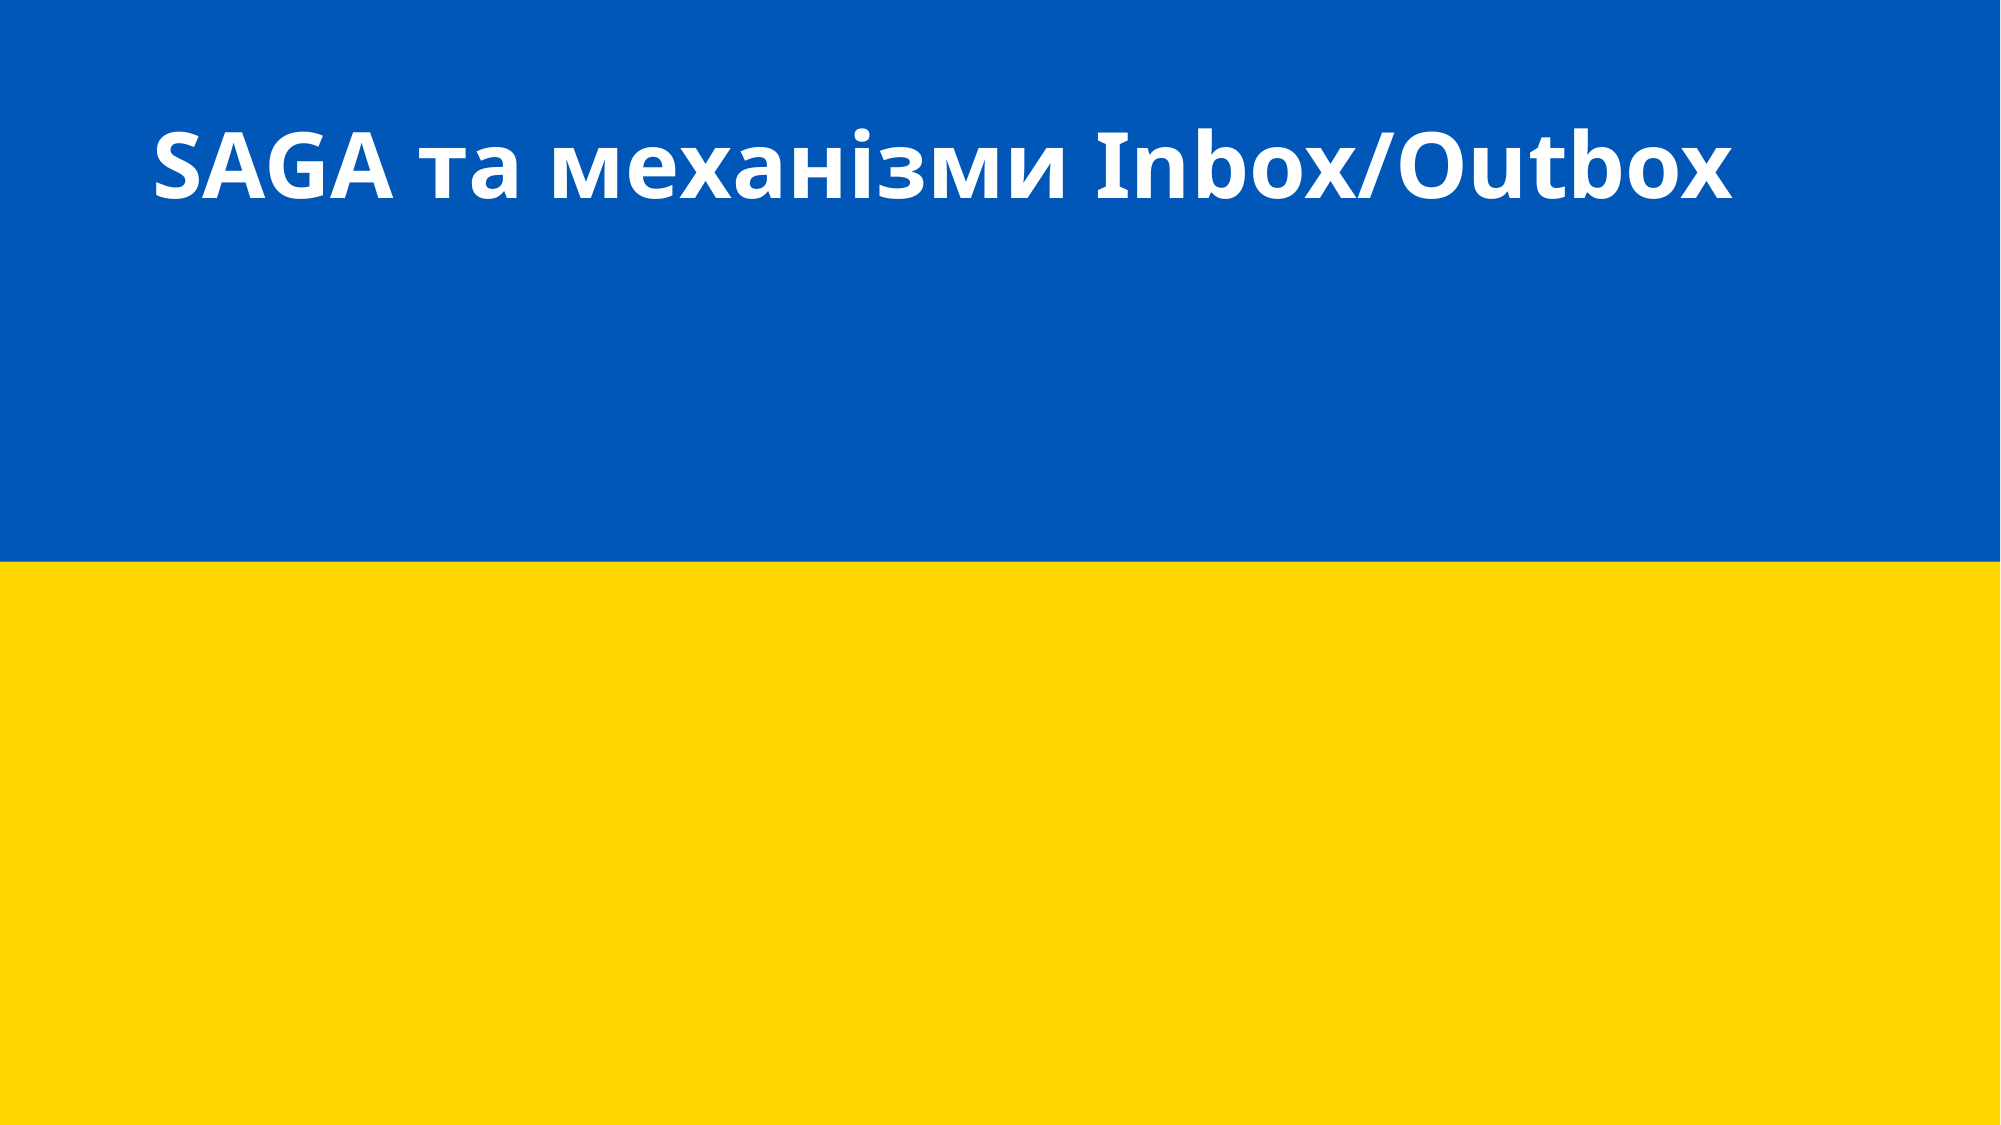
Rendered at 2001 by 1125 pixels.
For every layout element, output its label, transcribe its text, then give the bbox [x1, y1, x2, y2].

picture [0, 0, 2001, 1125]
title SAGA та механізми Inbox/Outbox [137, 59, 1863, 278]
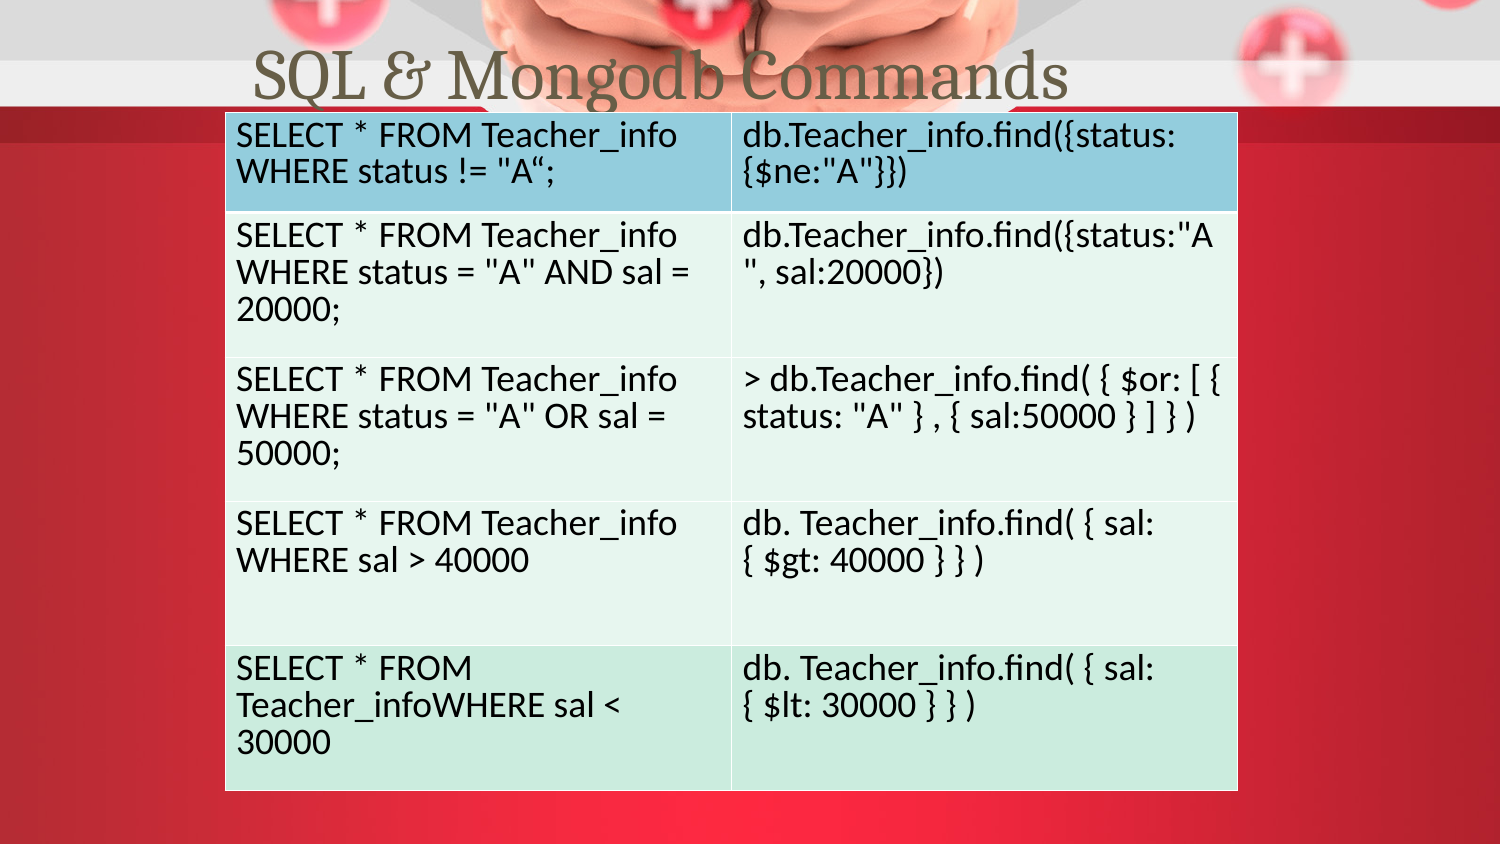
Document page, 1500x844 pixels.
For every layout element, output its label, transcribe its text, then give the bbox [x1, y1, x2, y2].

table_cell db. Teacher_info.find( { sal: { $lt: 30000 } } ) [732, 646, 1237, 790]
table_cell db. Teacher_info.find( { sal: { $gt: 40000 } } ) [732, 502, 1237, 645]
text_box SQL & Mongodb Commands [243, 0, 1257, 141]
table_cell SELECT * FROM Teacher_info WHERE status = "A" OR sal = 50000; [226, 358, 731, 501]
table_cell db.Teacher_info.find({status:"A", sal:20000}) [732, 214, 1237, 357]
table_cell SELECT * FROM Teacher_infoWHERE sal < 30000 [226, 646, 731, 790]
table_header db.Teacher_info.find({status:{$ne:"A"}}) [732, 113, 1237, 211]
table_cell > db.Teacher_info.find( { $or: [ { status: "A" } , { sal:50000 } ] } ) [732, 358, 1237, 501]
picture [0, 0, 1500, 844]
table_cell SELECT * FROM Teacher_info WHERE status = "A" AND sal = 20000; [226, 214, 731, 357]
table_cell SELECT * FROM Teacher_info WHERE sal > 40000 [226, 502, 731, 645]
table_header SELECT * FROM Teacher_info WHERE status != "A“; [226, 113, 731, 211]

==*==

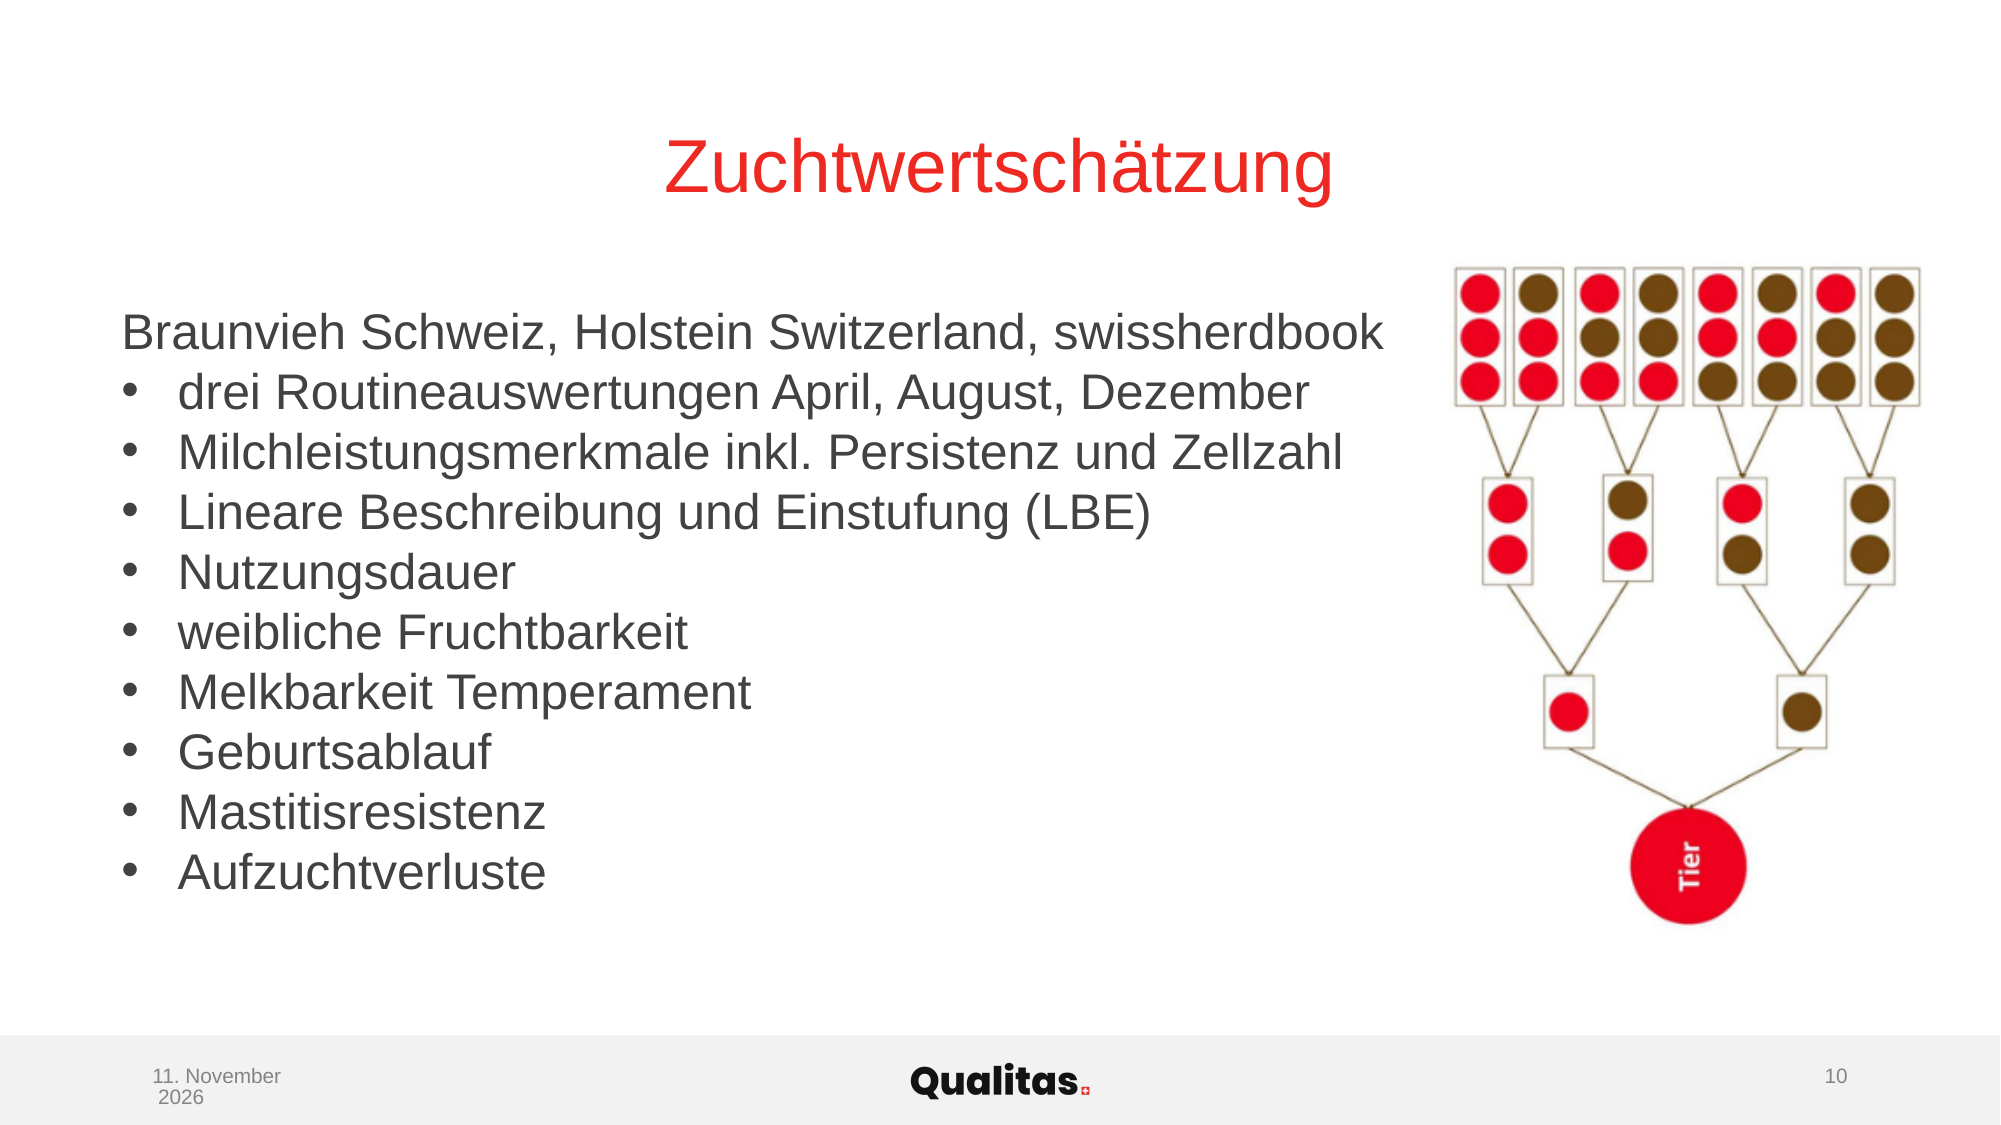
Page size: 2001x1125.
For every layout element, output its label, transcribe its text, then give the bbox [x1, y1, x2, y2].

==*==

#### [WHAT IS NEEDED]
In the listing above, find the line containing "Rendered at 2001 by 1125 pixels." and the line containing "Document page, 1500x844 pixels."; print those lines and every line between them exactly, leaving out pictures.

#### [SOLUTION]
Rendered at 2001 by 1125 pixels.
For every layout element, output its label, transcribe its text, then give the bbox [x1, y1, x2, y2].

picture [0, 0, 2001, 1125]
title SAGA та механізми Inbox/Outbox [137, 59, 1863, 278]
Document page, 1500x844 pixels.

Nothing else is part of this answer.